STOCKHOLM - The elusive Australian behind the biggest leak of U.S. war documents in history is wanted by Sweden in a drawn-out rape probe, and could soon face an international arrest warrant curtailing his ability to jump from one country to another.

A Swedish court on Thursday approved a motion to bring Julian Assange, the 39-year-old founder of WikiLeaks, into custody for questioning. The decision paves the way for prosecutors to seek his arrest abroad through Interpol.

Assange, whose whereabouts are unknown, is suspected of rape, sexual molestation and unlawful coercion. He has denied the allegations, which stem from his encounters with two women during a visit to Sweden in August.

His lawyer in Britain, Mark Stephens, said Assange had consensual sex with both women who then turned on him after becoming aware of each other's relationships.

The irregular evolution of the case, in which prosecutors of different ranks have overruled each other, has sparked questions about Sweden's legal system and conspiracy theories about intelligence agencies seeking to silence and discredit Assange and WikiLeaks.

The site has published almost 500,000 secret U.S. documents about the wars in Afghanistan and Iraq.

Governments and some of Assange's own colleagues have denounced him for releasing Afghan documents that contained the names of Afghan intelligence sources for NATO forces, saying that could place the sources' lives at risk.

After the sex charges first appeared in August, Assange was quoted by a Swedish tabloid as saying he'd been warned that the Pentagon planned to use dirty tricks to spoil things for WikiLeaks.

He later told Sweden's TV4 he wasn't pointing fingers at anyone.

"That doesn't mean that intelligence agencies are behind this, nor does it mean they are not behind it, nor does it mean once this has happened, for other reasons, that they are not capitalizing on it," he said.

The team behind WikiLeaks is small, reportedly just a half-dozen people and casual volunteers who offer their services as needed. Assange has no permanent address and travels frequently -- jumping from one friend's place to the next, occasionally disappearing from public view for months at a time, only to reappear in the full glare of the cameras at packed news conferences to discuss his site's latest disclosure.

Assange had considered setting up a base for WikiLeaks in Sweden, where some of its servers are located, but Swedish immigration authorities denied him a residence permit. Earlier this month, he said he was considering immigrating to Switzerland instead.

(EXTRACTED INFORMATION):
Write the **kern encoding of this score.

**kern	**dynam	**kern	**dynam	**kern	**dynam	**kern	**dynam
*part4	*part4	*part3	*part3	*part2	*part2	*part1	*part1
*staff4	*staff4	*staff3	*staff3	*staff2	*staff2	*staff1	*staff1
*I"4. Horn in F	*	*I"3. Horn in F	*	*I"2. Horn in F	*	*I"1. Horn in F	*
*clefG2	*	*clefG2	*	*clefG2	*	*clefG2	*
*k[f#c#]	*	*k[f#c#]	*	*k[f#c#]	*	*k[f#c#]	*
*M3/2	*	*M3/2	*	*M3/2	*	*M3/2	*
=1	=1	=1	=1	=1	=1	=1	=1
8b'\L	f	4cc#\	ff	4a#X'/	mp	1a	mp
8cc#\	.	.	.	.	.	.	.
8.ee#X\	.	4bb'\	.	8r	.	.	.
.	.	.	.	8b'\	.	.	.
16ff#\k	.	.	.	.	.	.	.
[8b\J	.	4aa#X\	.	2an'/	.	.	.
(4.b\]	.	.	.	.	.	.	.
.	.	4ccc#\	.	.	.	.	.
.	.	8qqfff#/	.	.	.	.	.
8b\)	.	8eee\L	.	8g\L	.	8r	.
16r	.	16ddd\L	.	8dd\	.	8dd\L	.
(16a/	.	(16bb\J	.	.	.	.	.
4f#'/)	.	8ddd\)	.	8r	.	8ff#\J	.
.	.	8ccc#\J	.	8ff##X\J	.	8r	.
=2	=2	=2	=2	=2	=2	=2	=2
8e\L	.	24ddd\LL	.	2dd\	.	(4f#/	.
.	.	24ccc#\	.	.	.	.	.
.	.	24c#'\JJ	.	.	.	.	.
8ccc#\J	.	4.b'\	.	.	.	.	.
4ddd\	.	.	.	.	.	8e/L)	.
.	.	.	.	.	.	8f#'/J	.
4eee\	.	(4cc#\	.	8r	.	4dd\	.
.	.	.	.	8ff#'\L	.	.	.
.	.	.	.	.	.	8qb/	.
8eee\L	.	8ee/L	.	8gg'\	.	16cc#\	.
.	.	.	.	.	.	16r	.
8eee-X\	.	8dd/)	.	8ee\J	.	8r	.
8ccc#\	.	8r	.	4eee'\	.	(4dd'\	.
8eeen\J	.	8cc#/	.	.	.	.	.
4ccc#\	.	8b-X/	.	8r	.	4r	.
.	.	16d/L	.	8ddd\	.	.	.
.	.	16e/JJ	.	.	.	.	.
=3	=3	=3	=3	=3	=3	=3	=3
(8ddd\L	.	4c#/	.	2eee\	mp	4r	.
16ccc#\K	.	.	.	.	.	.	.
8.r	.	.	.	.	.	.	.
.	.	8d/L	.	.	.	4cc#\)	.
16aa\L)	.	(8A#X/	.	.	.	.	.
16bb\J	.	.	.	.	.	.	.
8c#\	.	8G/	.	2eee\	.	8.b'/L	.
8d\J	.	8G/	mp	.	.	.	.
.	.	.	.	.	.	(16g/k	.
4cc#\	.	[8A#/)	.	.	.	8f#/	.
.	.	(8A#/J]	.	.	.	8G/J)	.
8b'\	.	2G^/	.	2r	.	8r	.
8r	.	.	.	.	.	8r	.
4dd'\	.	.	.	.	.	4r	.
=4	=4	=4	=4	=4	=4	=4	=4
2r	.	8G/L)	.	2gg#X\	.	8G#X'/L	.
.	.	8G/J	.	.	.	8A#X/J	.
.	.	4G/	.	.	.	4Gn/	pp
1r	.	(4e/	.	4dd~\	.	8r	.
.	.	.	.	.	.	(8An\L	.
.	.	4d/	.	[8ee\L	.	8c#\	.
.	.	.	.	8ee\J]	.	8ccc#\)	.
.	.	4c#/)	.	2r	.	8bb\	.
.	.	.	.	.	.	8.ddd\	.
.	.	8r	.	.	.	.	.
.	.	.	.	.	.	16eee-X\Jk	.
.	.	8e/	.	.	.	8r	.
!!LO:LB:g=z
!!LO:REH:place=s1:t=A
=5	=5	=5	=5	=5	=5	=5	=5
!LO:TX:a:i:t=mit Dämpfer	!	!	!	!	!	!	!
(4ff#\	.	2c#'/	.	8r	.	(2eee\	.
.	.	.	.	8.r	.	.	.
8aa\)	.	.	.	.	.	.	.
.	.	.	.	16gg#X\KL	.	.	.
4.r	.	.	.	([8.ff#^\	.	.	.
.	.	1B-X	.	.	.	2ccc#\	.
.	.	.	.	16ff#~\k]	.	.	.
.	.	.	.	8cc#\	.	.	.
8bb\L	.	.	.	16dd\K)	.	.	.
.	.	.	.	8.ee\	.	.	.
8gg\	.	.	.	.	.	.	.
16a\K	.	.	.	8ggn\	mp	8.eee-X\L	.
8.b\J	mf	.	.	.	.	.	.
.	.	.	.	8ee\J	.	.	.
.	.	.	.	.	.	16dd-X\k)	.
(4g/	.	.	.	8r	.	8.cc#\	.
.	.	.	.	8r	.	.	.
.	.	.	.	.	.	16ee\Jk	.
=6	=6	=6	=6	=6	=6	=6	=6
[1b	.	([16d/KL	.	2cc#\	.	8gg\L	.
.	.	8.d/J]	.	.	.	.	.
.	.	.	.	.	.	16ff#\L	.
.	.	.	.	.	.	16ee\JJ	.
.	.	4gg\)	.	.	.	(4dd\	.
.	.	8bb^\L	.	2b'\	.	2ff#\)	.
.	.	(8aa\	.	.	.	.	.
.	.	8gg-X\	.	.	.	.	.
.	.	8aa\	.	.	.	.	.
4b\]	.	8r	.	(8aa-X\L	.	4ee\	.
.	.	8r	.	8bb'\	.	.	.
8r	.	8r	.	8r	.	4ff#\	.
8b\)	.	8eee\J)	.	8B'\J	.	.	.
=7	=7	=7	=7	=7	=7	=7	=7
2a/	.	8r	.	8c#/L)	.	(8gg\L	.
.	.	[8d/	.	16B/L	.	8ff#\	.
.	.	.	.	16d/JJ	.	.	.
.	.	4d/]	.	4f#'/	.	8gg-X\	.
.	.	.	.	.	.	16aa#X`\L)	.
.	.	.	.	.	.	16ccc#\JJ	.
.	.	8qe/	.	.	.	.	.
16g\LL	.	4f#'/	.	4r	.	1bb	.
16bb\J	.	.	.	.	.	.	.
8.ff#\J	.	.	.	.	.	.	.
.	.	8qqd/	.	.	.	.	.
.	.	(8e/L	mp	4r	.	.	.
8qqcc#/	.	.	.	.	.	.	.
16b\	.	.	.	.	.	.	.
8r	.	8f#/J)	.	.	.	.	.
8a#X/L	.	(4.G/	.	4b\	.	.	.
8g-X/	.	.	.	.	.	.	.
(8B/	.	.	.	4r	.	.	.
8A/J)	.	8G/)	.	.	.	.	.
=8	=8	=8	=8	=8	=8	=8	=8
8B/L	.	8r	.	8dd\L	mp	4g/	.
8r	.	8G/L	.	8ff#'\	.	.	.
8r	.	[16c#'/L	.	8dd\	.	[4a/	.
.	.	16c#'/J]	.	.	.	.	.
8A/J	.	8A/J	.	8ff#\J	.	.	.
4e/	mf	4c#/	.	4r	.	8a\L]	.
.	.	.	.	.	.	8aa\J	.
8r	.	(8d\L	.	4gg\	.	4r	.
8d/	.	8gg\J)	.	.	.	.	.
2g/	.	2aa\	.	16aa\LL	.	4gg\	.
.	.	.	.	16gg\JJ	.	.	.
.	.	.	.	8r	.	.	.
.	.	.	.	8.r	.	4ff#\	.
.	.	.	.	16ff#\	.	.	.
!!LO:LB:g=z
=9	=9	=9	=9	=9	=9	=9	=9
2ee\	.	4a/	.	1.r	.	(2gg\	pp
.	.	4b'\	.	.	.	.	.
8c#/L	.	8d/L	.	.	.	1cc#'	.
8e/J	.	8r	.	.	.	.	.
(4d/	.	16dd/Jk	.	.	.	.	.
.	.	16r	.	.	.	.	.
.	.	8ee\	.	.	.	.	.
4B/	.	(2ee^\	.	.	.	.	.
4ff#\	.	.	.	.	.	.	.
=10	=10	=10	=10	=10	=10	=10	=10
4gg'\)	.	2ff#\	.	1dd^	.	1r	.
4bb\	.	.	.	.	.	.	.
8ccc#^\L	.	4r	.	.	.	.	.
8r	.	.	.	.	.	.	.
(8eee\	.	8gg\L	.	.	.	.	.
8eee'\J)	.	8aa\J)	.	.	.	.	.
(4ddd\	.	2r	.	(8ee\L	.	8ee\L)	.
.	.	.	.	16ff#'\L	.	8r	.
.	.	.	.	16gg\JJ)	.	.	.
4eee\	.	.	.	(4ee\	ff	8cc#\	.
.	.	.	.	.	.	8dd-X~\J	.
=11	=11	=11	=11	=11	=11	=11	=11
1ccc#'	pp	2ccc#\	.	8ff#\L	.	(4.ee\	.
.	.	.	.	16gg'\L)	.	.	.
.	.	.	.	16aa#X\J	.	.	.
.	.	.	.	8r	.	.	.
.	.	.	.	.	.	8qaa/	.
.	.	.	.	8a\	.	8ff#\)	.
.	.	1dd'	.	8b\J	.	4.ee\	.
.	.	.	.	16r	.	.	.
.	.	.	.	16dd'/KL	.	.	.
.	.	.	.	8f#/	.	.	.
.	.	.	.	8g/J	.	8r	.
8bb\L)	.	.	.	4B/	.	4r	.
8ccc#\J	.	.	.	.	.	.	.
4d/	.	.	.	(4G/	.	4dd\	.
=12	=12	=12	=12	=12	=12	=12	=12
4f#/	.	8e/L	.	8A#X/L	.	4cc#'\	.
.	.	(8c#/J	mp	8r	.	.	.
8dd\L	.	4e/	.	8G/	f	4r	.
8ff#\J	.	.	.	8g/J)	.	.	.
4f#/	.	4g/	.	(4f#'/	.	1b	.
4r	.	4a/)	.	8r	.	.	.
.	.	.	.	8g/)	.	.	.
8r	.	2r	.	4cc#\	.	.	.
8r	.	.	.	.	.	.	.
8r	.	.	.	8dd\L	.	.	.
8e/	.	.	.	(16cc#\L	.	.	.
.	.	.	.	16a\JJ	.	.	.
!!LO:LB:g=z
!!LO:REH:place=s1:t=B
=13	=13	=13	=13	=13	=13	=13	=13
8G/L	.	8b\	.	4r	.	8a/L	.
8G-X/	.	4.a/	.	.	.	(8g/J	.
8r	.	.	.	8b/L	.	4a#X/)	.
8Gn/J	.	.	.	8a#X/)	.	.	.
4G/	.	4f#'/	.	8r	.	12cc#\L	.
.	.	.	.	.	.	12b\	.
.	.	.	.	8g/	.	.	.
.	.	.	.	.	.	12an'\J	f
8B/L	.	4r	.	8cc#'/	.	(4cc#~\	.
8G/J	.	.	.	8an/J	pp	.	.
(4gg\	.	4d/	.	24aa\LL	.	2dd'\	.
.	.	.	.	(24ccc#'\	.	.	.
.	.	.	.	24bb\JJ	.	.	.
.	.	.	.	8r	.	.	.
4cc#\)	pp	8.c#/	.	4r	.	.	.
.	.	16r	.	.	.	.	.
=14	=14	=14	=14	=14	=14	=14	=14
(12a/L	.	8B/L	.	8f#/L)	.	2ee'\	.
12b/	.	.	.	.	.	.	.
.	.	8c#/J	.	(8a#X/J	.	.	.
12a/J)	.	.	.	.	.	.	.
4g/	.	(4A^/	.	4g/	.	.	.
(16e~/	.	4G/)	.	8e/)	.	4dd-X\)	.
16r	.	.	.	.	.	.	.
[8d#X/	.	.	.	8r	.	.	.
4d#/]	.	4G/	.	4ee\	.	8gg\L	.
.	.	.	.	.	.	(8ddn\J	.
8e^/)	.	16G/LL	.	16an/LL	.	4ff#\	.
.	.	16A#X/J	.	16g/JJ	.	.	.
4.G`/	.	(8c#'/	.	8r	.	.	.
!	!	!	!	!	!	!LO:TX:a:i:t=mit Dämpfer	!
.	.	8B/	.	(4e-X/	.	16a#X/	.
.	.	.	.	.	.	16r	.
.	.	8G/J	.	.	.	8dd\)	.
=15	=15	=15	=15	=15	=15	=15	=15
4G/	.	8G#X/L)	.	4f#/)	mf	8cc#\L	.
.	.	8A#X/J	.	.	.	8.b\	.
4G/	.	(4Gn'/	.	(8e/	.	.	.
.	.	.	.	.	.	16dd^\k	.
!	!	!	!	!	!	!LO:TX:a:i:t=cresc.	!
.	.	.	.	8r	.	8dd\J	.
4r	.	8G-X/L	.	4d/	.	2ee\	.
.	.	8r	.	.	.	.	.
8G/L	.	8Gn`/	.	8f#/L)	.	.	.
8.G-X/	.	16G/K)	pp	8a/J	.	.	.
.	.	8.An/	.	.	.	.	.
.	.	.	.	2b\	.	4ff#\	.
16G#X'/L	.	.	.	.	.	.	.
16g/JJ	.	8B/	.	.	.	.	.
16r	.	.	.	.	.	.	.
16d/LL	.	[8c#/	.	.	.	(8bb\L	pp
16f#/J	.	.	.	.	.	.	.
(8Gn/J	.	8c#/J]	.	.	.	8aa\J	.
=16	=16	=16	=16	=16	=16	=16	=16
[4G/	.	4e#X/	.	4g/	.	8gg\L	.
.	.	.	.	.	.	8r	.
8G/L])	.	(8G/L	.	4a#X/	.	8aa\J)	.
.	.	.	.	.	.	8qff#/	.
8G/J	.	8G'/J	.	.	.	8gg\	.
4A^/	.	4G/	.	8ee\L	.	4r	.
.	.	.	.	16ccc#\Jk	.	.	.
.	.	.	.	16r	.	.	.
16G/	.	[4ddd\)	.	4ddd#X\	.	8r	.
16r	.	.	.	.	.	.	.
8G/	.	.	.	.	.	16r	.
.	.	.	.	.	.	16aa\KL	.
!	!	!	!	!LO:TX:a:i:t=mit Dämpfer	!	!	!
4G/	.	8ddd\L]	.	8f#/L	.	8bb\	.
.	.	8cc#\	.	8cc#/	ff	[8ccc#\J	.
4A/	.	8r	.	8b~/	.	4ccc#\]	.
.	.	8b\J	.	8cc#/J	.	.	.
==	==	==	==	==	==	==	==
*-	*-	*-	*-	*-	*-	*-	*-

(WHAT YOU SHOULD DO): Continue the news report on the Swedish arrest order for Julian Assange, starting after its last sentence. This material has no connection to the text.

(ANSWER SECTION):
Swedish prosecutors questioned Assange on Aug. 30. Director of Public Prosecution Marianne Ny said she sought Thursday's court order to detain him because attempts to question him again had failed.

"So far, we have not been able to meet with him to accomplish the interrogation," she said.

His lawyer lashed out at the Swedish investigators, saying Assange had offered to be questioned in Sweden and in Britain, in person or by phone, videoconferencing, email, or to make a sworn statement.

"All of these offers have been flatly refused by a prosecutor who is abusing her powers by insisting that he return to Sweden," Stephens said. He added that the allegations were "false and without basis."

Court documents filed by the prosecutor show Assange is suspected of raping and sexually molesting a woman in the town of Enkoping, in central Sweden. He's suspected of sexual molestation and unlawful coercion of the second woman, in Stockholm.

A police report obtained by The Associated Press shows that both women had met Assange in connection with a seminar he gave in Stockholm on Aug. 14. The report shows the women filed their complaints together six days later.

Stephens said the basis of the allegations seems to be a "dispute over consensual, but unprotected sex" days after it occurred.

"Both women have declared that they had consensual sexual relations with our client and that they continued to instigate friendly contact well after the alleged incidents," he said. "Only after the women became aware of each other's relationships with Mr. Assange did they make their allegations against him."

The Swedish rape law is broader than similar laws in many other countries, partly because it covers rape within relationships.

Following a revision in 2005, the threshold for what is considered coercion to a sexual act was lowered, and the definition of rape was widened to include all sexual acts, instead of only intercourse. The change also meant that someone who has sex with an underaged, unconscious, drunk, or sleeping person can be convicted of rape.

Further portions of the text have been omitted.